Even during my absence, news of the incident could not help but spread to Sweden—all the more so because Gustav IV Adolf had reestablished the freedom of the press abolished by his father. The king was again criticized for having chosen me to attend Rastatt. After having been lionized much of my life, I suddenly found myself ostracized, and harassed by rumors aimed to discredit me.
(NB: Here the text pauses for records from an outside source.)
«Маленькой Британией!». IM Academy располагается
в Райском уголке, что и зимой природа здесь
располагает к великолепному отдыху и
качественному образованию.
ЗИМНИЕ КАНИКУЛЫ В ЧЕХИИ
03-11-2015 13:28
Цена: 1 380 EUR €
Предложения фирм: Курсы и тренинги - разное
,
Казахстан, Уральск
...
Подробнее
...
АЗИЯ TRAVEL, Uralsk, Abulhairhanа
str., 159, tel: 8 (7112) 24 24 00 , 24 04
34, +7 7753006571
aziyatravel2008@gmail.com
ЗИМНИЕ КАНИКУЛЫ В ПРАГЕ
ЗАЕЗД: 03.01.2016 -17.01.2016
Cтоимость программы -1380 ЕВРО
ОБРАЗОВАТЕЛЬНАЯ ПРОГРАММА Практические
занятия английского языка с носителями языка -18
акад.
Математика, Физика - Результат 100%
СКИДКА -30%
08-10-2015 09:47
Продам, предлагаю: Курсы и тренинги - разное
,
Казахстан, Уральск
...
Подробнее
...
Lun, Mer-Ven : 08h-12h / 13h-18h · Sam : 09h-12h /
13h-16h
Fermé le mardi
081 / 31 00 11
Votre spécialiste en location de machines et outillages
The French chargé d’affaires in Stockholm, for instance, who kept pressing for Staël’s appointment as Sweden’s ambassador to Paris, spread the word that my sister Sophie was scheming to have me appointed as chancellor of Sweden. The king finally consented to send Staël to Paris, on the condition that I could remain in Rastatt. But Talleyrand wanted me out. So the king asked me to retire to Karlsruhe, a town a few miles from Rastatt, under the pretext that I was to arrange the details of my king’s marriage to the Princess of Baden. I was furious to lose face before Talleyrand and the Jacobins, who had always spread outrageous calumnies concerning me. And nothing was more odious to me than to be accused of plotting with the émigrés, who, in my opinion, had greatly contributed to the fall of the French throne.